Multivariate Statistical Analysis - Olive Oil Dataset

Table of contents

1. Dataset Introduction

2. Related tasks

3. Answer Analysis

first question

second question

third question

fourth question

4. Complete answer


1. Dataset Introduction

Olive oil dataset consisting of 11 variables obtained from a set of sensors on 5 attributes and 6 physicochemical quality parameters of 16 olive oils, the first 5 of which were produced in Greece, The middle 5 are from Italy and the last 6 are from Spain. The data set includes 5 variables Acidity, Peroxide, K232, K270, DK obtained by the sensor, and 6 physical and chemical property variables are yellow, green, brown, glossy, transp, syrup. (oliveoil.csv) The researchers compared a set of variables (Acidity, Peroxide, K232, K270, DK) obtained by sensors for olive oil with another set of physical and chemical properties (yellow, green, brown, glossy, transp, syrup). How group variables are related is of interest.


2. Related tasks


(1) Calculate the covariance matrix (11×11 matrix) M_cov between these 11 variables: first use the numpy or pandas module to calculate the covariance matrix, and then call numpy.cov(m, y=None, rowvar=True, bias=False, ddof=None, fweights=None, aweights=None, *, dtype=None) function to calculate the covariance matrix and compare, and finally compare whether the two are the same?
(2) Calculate the correlation coefficient matrix (11×11 matrix) M_corr between all variables: use the following code to implement numpy.corrcoef(x, y=None, rowvar=True, bias=<no value>, ddof=<no value> , *, dtype=None), observe which variables in the two groups of variables may be correlated.
(3) Use canonical correlation analysis to calculate the canonical correlation coefficient between two groups of variables, and draw a two-dimensional line graph (gravel soil at the bottom of the cliff), where the abscissa is the number of canonical correlation coefficients, and the ordinate is the corresponding i-th A typical correlation coefficient.
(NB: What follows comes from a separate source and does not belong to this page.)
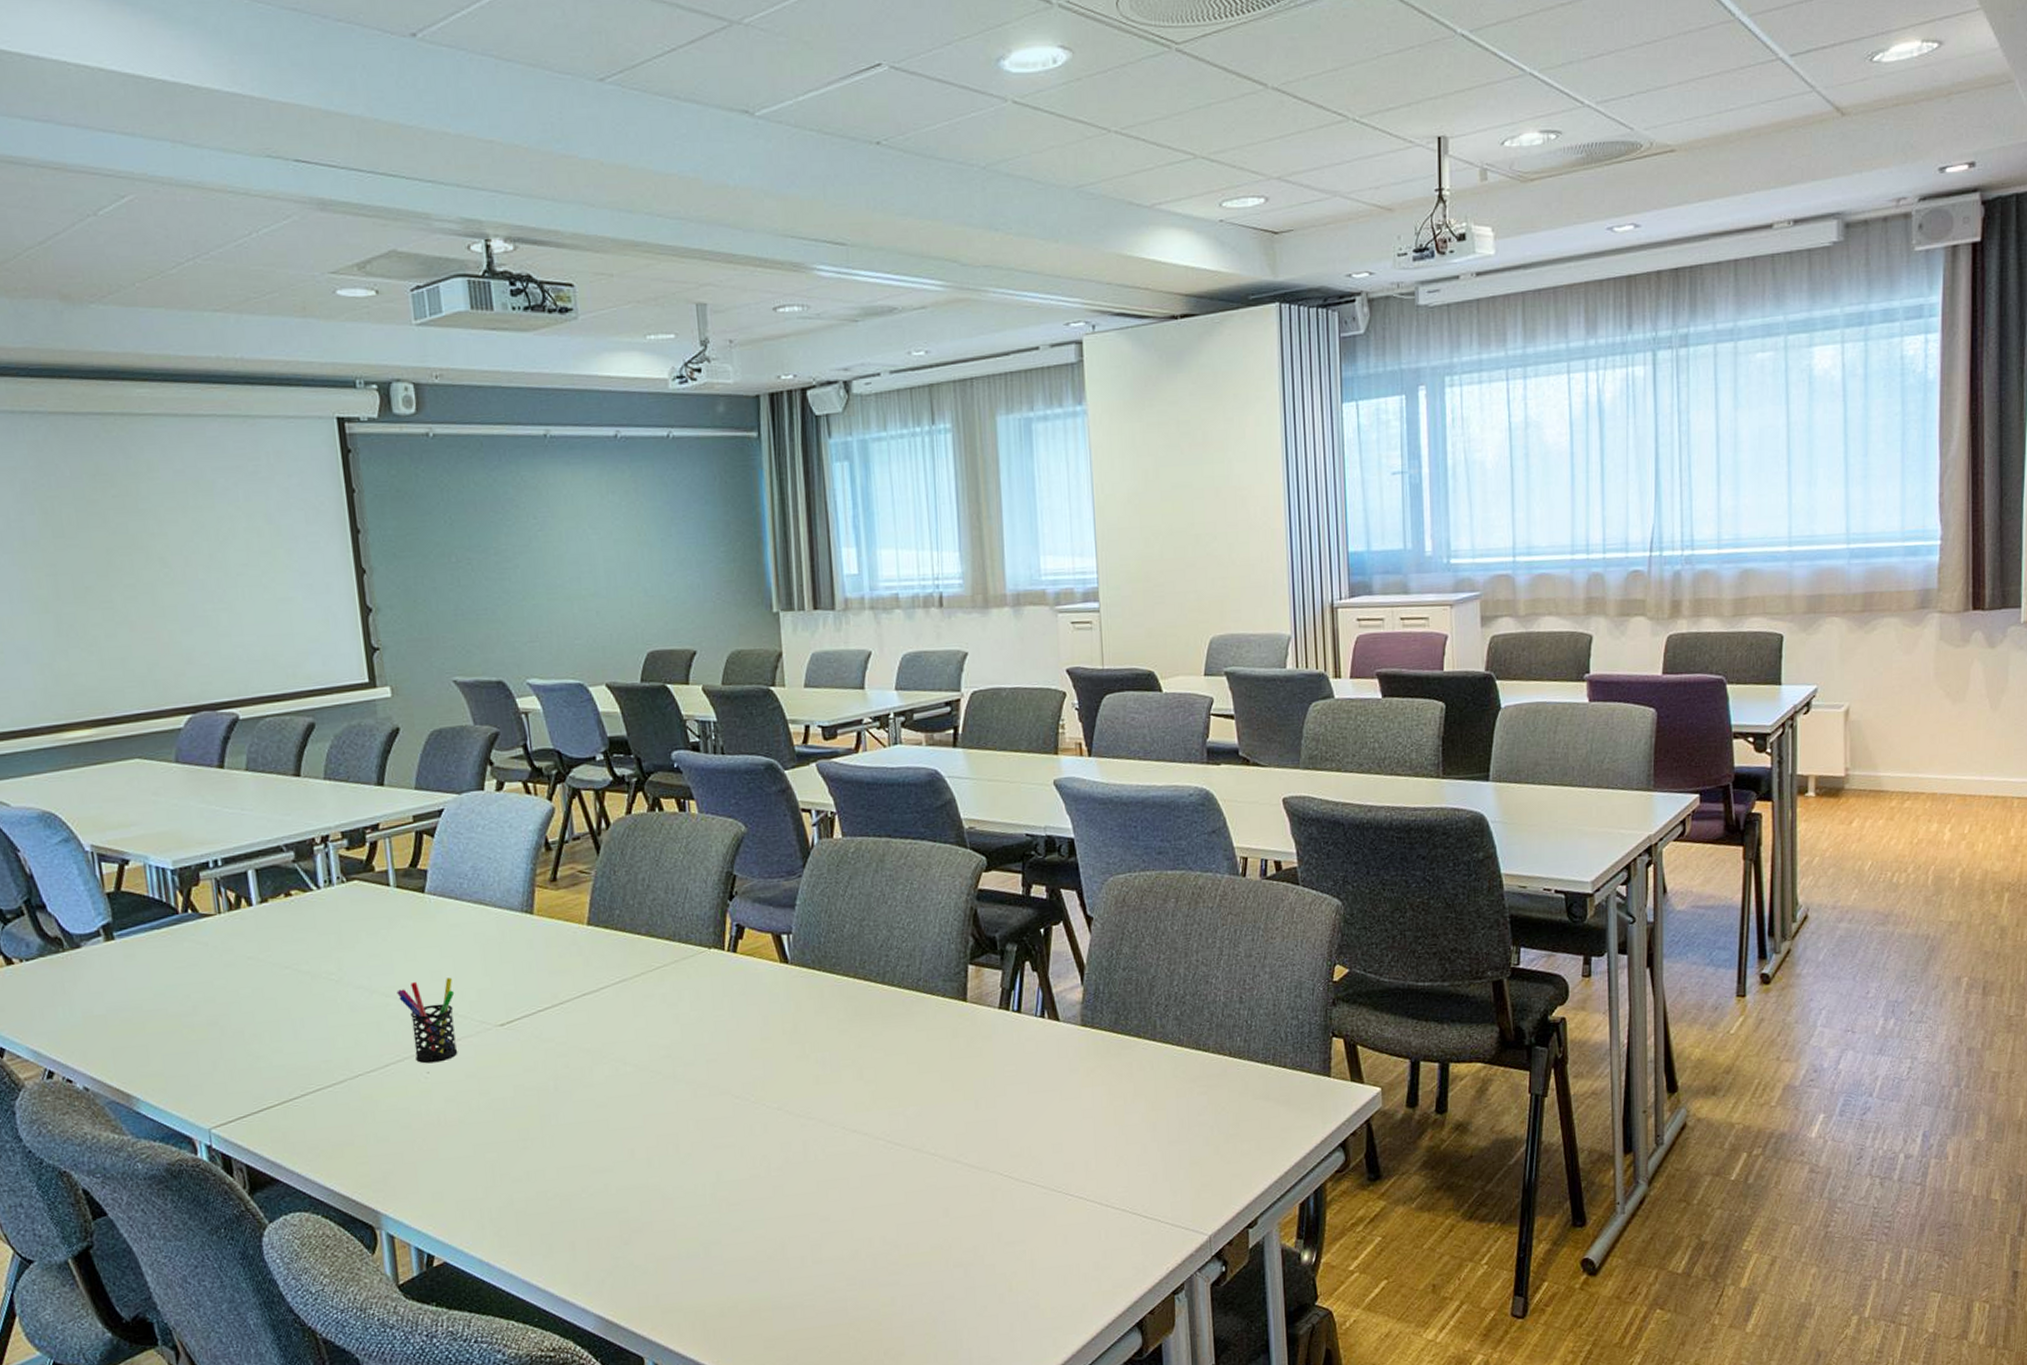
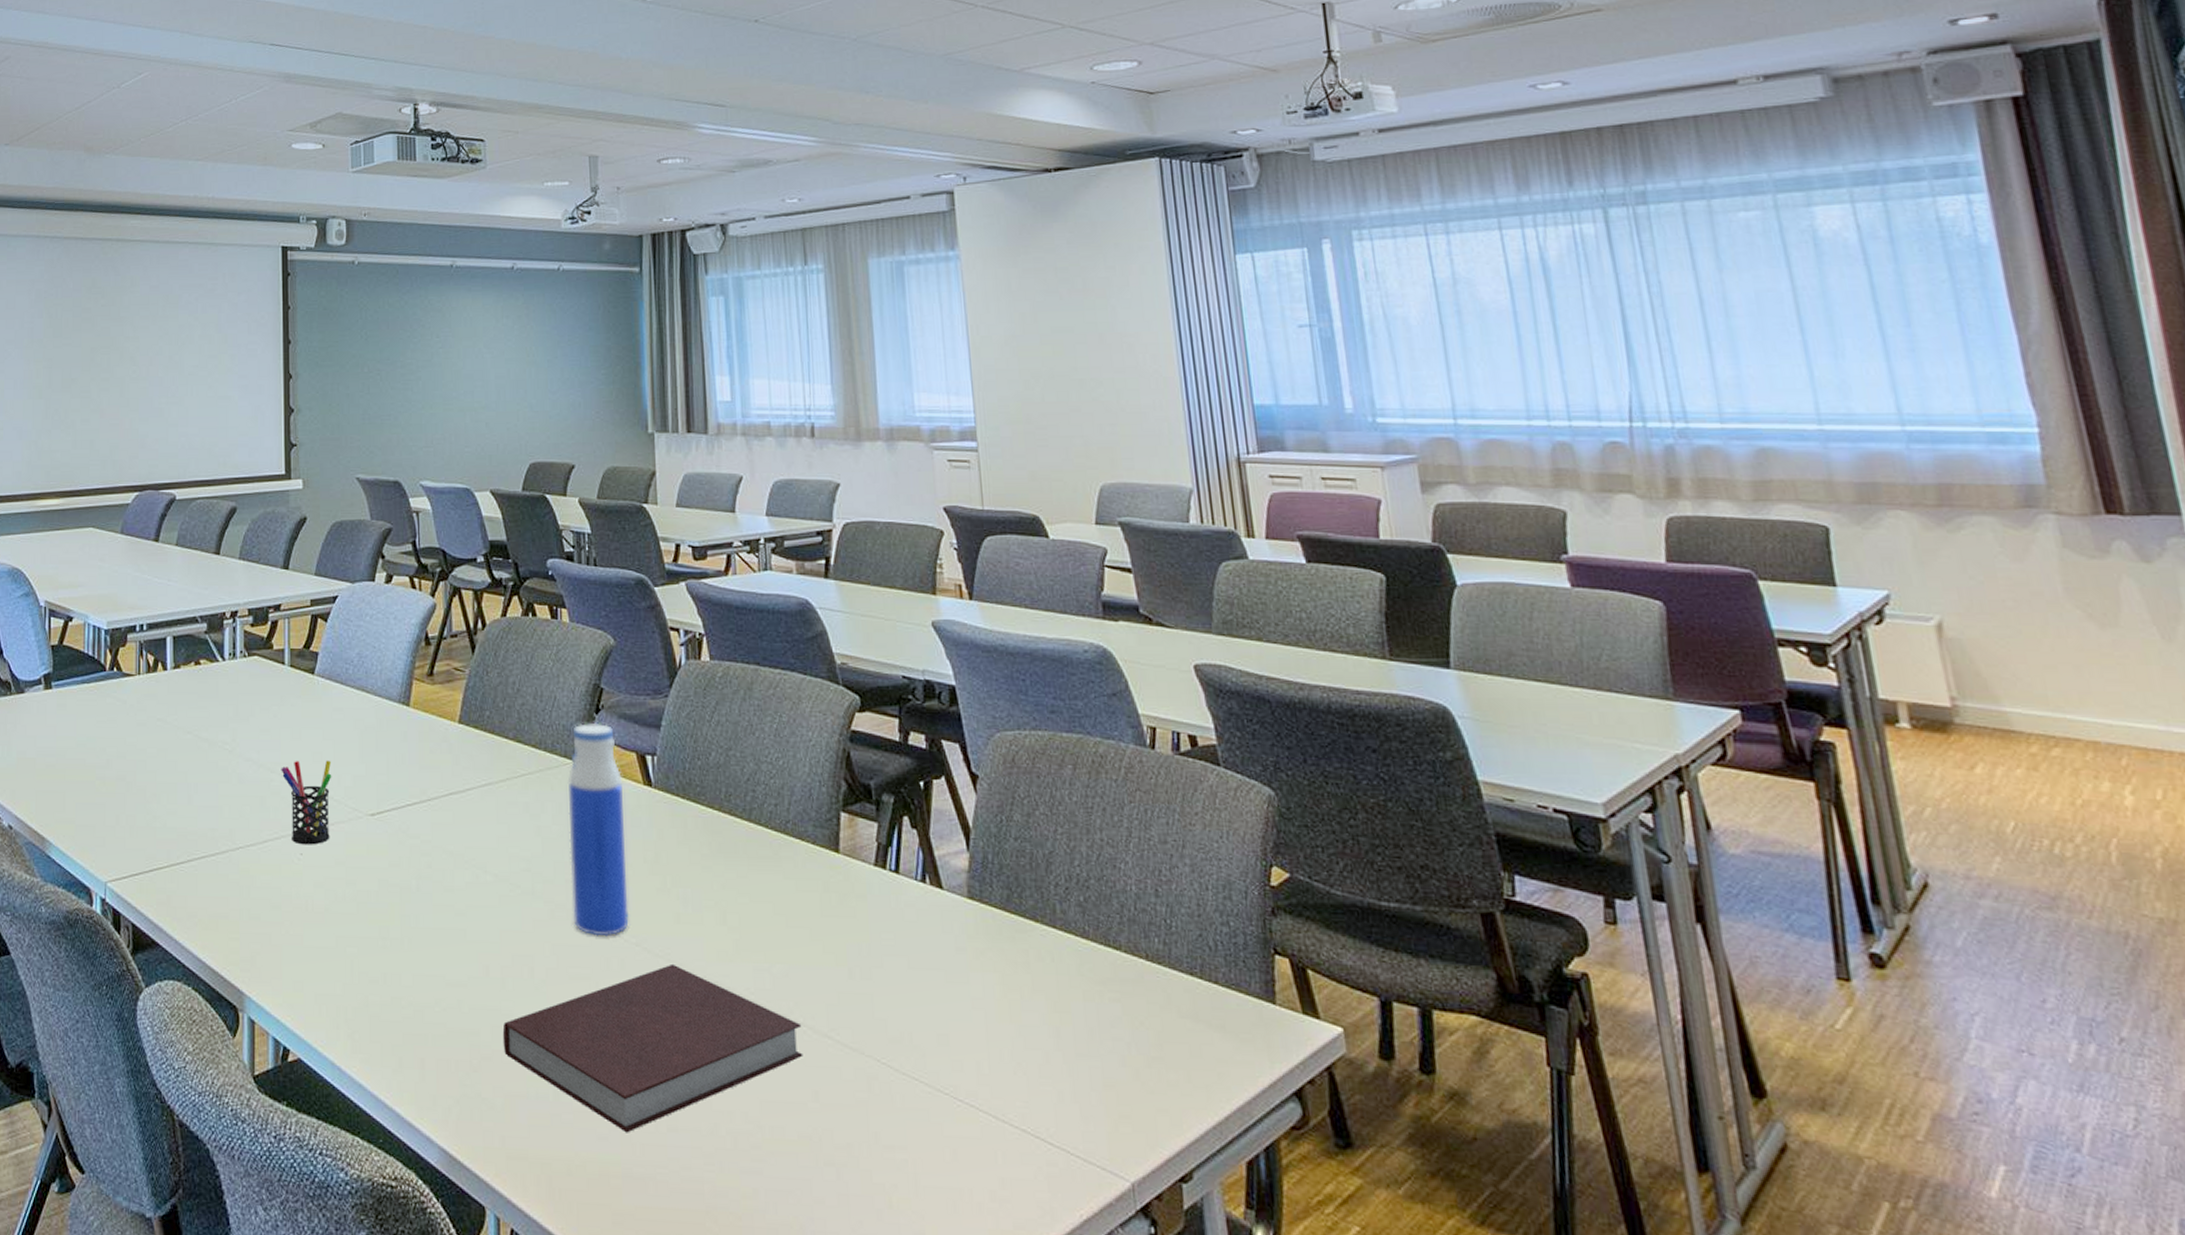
notebook: none [651,1120,935,1272] -> present [502,963,803,1133]
water bottle: none [703,909,771,1107] -> present [567,723,629,937]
Judging from the gravel map at the bottom of the cliff, the first three eigenvalues ​​will drop rapidly after that, and it seems that the dimensionality reduction is not obvious.
(4) Calculate the correlation coefficient between each original variable and the canonical correlation variable, that is, the canonical correlation coefficient: According to the size of the correlation coefficient, find out which variables are correlated between the two groups of variables (that is, the correlation coefficient is greater than 0.7). Conclusion: A group of variables Peroxide, K232 and K270 obtained by the sensor are closely related to the brown variable
in the physicochemical properties of olive oil .

3. Answer Analysis

first question

The following is the Python code to calculate the covariance matrix, you can use pandas or numpy library:

import pandas as pd
import numpy as np

# 读取数据
df = pd.read_csv('oliveoil.csv')

# 计算协方差矩阵
cov_matrix = df.cov()

# 或者使用numpy库的cov函数
cov_matrix_np = np.cov(df.values.T)

# 比较两者是否一样
print(np.allclose(cov_matrix, cov_matrix_np))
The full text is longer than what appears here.